Former Shanghai Chinese Communist Party (CCP) boss Chen Liangyu (陳良宇) was sentenced to 18 years in prison yesterday, state press said, the most senior Chinese official to be convicted of corruption in over a decade.
Chen, 61, was sentenced by a court in Tianjin after being convicted of taking bribes and abusing power, Xinhua news agency said.
But his conviction was also widely seen as part of Chinese President Hu Jintao’s (胡錦濤) effort to consolidate power by sidelining allies of his predecessor, while also sharpening his own credentials as an anti-corruption crusader.

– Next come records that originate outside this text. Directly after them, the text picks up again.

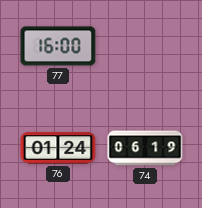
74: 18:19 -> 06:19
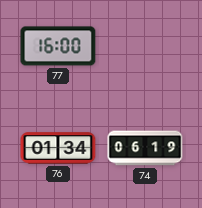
76: 01:24 -> 01:34
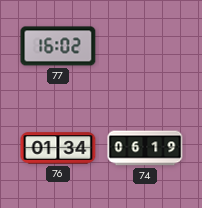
77: 16:00 -> 16:02
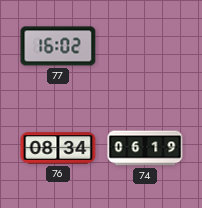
76: 01:34 -> 08:34
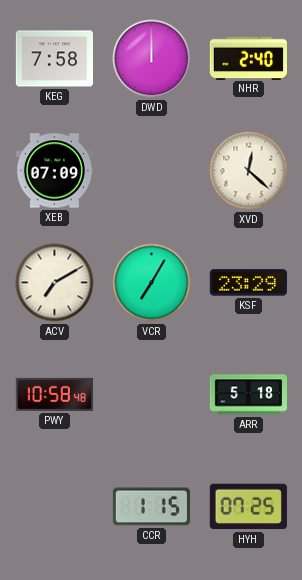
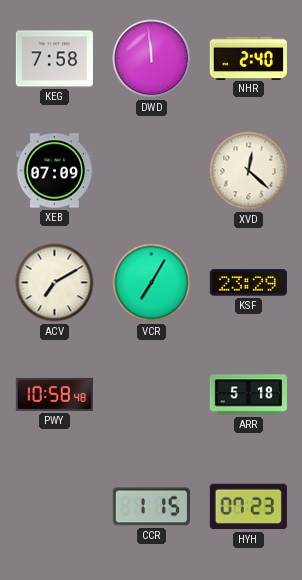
DWD: 12:00 -> 11:59
HYH: 07:25 -> 07:23
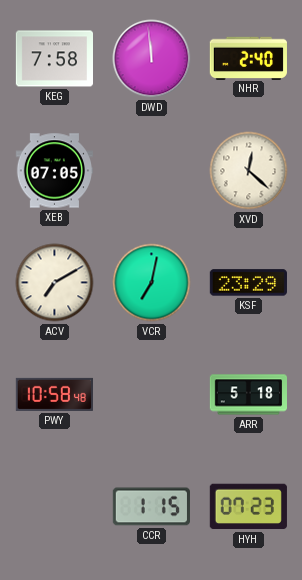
XEB: 07:09 -> 07:05
VCR: 7:05 -> 7:02
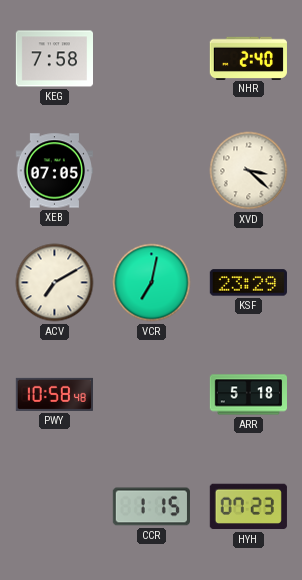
DWD: 11:59 -> none
XVD: 12:22 -> 3:22
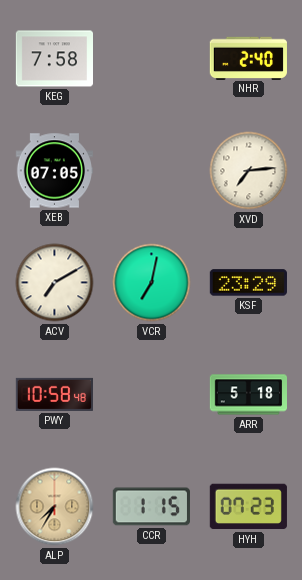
XVD: 3:22 -> 7:14
ALP: none -> 7:35
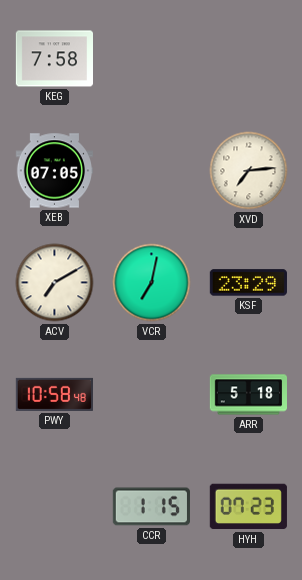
NHR: 2:40 -> none
ALP: 7:35 -> none
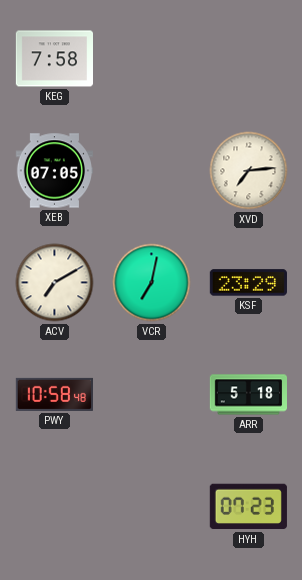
CCR: 1:15 -> none
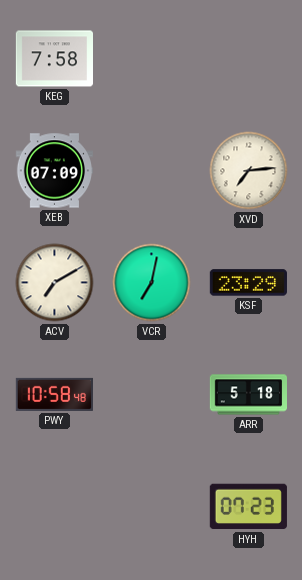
XEB: 07:05 -> 07:09
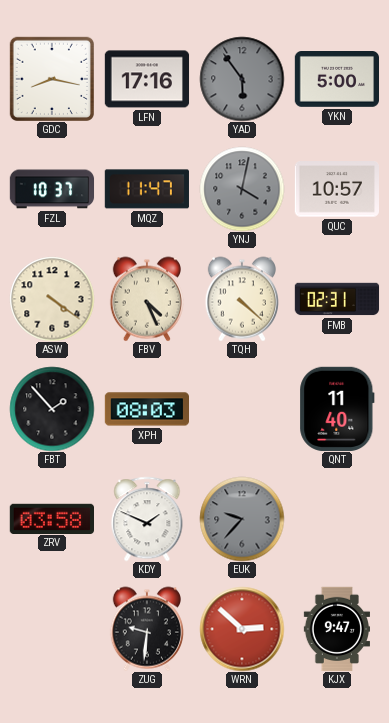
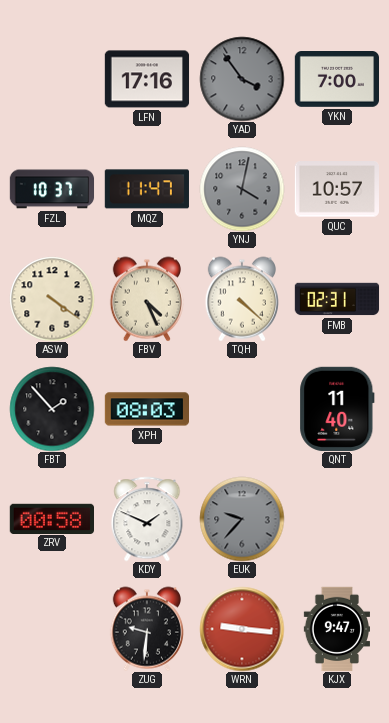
GDC: 8:17 -> none
YAD: 5:54 -> 3:54
YKN: 5:00 -> 7:00
ZRV: 03:58 -> 00:58
WRN: 2:52 -> 9:16
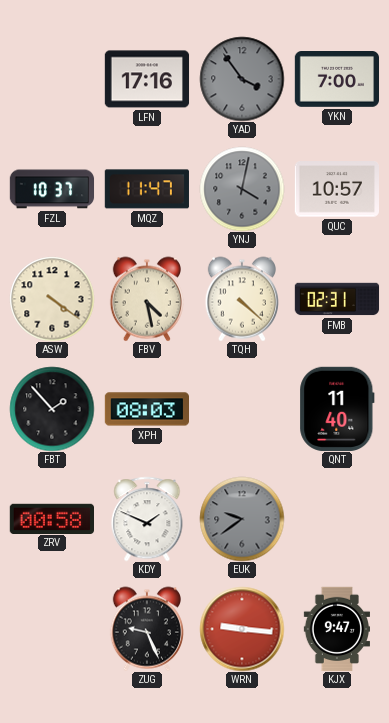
FBV: 4:26 -> 4:28
EUK: 9:37 -> 9:39
ZUG: 9:31 -> 9:26
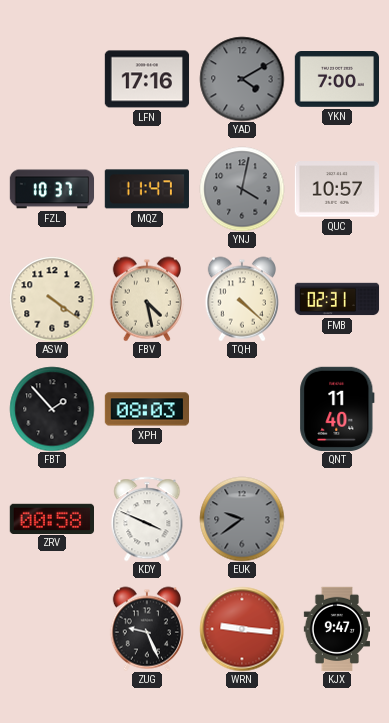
YAD: 3:54 -> 4:10
KDY: 1:49 -> 3:49
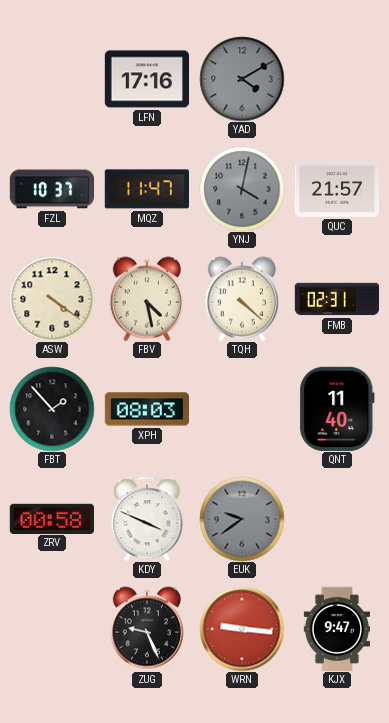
YKN: 7:00 -> none
QUC: 10:57 -> 21:57
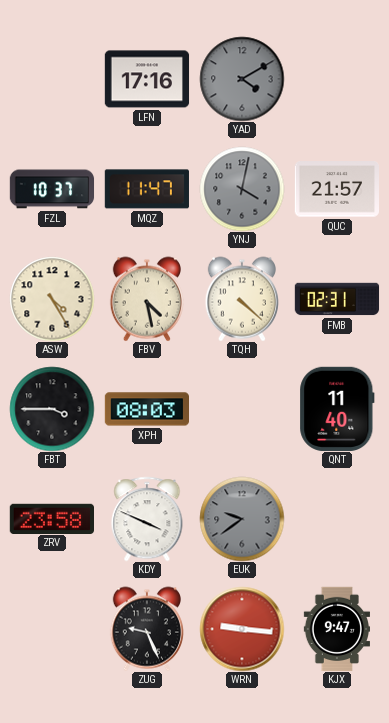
ASW: 4:21 -> 4:25
FBT: 1:53 -> 3:45
ZRV: 00:58 -> 23:58
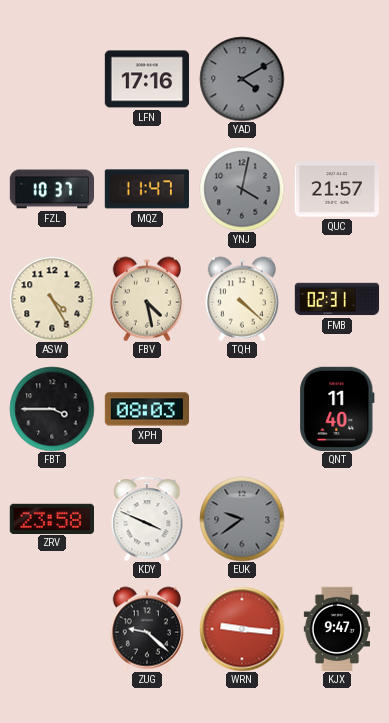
ZUG: 9:26 -> 9:22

Chen was tried last month in a scandal that shook national politics when it emerged in mid-2006 that hundreds of millions of dollars from Shanghai’s pension fund had been illegally siphoned off for real estate investments.
Last month, the State Audit Office revealed figures that put the amount of stolen cash at 33.9 billion yuan (US$4.8 billion), 10 times more than the original estimate of US$480 million.
China has already handed tough convictions to up to 20 officials and businessmen involved in the theft of the pension funds, including one suspended death sentence and several life imprisonments.
Chen had been charged with abuse of power in connection with the pension fund scandal, as well as accepting 2.39 million yuan, some of which was given to his wife and son, earlier press reports said.
State press said that charges of dereliction of duty were dropped against him in yesterday’s decision, but the former leader was also fined 300,000 yuan.
During his one-day trial, Chen admitted he was “partially responsible” for the pilfering but did not plead guilty, according to previous reports.
The Tianjin court refused to comment on Chen’s case when contacted yesterday.
Chen’s case is the biggest corruption scandal to hit the Chinese government since former Beijing mayor Chen Xitong (陳希同) was removed from his post in 1995 and sentenced to 16 years in jail.
The former Shanghai leader was placed under investigation in 2006 when he was a member of the CCP Politburo, a grouping of about 20 of the most powerful politicians in China.
His case triggered a reshuffle among Shanghai’s political leadership, reflecting apparent efforts by Hu to rid the city of the powerful “Shanghai Gang” — politicians such as Chen who were loyal to former president Jiang Zemin (江澤民).
“Chen’s case has more political significance than legal or social significance,” said Wong Yiu-Chung (王耀宗), a China scholar at Hong Kong’s Lingnan University.
“The Shanghai Gang has basically been vanquished with the case ... Hu is putting in place the fear of God as he takes over [political] power,” Wong said.
According to Xinhua, Chen has been held in Beijing’s Qincheng prison, which has long housed China’s political prisoners.
The last wife of former revolutionary leader Mao Zedong, Jiang Qing (江青), a member of the infamous “Gang of Four,” was held there when she committed suicide in 1991.
Earlier this week, a court in northeast China sentenced Zhang Rongkun (張榮坤), once one of the nation’s richest businessmen, to 19 years in jail in connection with the pension fund case.
Zhang, who was said to be at the center of the scandal, was convicted on five counts of bribery involving up to 9.5 million yuan, bond fraud and market manipulation.
Hu, like leaders before him, has vowed to eradicate corruption within communist ranks, although graft remains a major problem within the party and society in general.
Zheng Xiaoyu (鄭筱萸), China’s food and drug minister, was executed last year after being convicted of corruption.